Habitat: Lighting is immaterial, as these very hardy anemones can survive in dark conditions, and particularly flourish in poor water-quality environments rich in organic nutrients.
Size: Adult specimens can reach 3 to 4 inches in height, with a similar size in diameter of their tentacles, but most are much smaller.
Reproduction: These anemones multiply asexually, reproducing in two ways -- by means of detaching tiny bits of tissue from the foot, which soon grow and mature into fully functional miniature anemones; by giving live birth to fully formed young, which they do by ejecting them from the mouth. Also having regenerative capabilities, pieces that remain behind or break loose from these anemones when you try to scape or pull them off will grow back again, or even develop into a few new ones.
Characteristics: Aiptasia when disturbed eject dangerous white stinging threads, or acontia. These prolific anemones can overrun an aquarium in a very short period of time by multiplying and spreading quickly.
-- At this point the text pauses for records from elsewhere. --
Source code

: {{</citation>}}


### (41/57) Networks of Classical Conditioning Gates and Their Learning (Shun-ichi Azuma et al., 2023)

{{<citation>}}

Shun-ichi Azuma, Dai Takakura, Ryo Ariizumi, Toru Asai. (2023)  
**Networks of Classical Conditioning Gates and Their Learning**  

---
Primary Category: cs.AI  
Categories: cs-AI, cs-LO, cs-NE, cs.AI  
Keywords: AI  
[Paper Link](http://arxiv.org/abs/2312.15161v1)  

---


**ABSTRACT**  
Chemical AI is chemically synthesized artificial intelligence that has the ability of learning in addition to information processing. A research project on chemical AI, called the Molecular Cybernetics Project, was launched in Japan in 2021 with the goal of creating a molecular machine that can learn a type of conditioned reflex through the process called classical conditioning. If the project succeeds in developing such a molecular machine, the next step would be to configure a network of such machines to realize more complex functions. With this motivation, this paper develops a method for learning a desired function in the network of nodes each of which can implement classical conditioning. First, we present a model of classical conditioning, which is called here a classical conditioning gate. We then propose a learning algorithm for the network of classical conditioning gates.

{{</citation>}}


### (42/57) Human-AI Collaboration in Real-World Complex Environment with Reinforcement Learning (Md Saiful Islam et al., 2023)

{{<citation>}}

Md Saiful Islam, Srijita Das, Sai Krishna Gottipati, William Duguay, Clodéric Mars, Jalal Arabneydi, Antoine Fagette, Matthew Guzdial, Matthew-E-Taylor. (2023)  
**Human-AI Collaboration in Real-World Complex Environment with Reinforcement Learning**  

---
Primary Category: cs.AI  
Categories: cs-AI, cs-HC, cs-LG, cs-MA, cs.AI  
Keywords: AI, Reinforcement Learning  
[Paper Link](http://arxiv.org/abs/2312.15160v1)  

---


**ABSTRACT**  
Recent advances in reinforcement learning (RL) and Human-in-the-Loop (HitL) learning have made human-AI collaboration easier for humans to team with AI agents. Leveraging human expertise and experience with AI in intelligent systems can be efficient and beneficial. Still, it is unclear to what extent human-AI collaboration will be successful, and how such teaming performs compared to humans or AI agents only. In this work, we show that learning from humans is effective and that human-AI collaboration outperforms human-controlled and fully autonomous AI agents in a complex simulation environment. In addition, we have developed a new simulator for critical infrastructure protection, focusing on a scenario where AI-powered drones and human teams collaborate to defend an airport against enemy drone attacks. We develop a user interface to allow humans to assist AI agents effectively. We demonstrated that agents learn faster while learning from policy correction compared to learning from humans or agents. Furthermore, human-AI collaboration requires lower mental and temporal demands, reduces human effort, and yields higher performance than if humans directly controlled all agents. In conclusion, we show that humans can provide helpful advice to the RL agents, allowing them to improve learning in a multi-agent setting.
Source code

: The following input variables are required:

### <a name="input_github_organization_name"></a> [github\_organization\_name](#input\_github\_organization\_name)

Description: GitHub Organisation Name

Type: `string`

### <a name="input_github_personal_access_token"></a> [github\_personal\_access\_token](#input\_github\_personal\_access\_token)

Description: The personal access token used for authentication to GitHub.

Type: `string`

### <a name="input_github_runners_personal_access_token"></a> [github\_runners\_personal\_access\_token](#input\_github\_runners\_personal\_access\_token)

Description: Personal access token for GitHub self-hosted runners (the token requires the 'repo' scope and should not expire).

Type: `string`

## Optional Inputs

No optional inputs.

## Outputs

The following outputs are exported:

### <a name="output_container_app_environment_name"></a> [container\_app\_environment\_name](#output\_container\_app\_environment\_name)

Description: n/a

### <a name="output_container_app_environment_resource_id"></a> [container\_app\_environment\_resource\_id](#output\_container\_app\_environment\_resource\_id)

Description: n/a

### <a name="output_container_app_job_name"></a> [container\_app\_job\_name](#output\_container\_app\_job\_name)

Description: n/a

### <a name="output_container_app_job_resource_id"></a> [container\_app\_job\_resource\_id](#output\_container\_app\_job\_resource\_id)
Competing for food and space, they have the capability to move about by creeping along rapidly, or detaching and drifting to a new location, which makes it easy for them to attack and kill other types of anemones, sea mats, zoanthids, polyps, most corals, and other sessile invertebrates.
Diet: Aiptasia derive nutrition from the water around them by using their tentacles to capture organic matter that floats by, inserting the food into their mouths for injestion. They particularly thrive in aquariums where over-feeding occurs, and excess DOC (dissolved organic compounds) are allowed to accumlated.
Aquarium Suitability: Aiptasia anemones usually find their way into aquariums by hitchhiking in on live rock. Even though these are an attractive looking cnidarians, and the genus name does mean "beautiful", they are considered by most all aquarists to be destructive, nuisance pest animals that are extremely difficult to get rid of.
Although we have personally not had problems with these anemones harming any fish, hermit crabs, snails, urchins, or the black brittle starfish in our aquarium, possibly because instinctively they avoid them, that doesn't mean that they might not pose a threat to other motile tank inhabitants if one were to stray too close to their tentacles.
NOT recommended for any saltwater aquarium system, unless of course you intentionally want to cultivate them.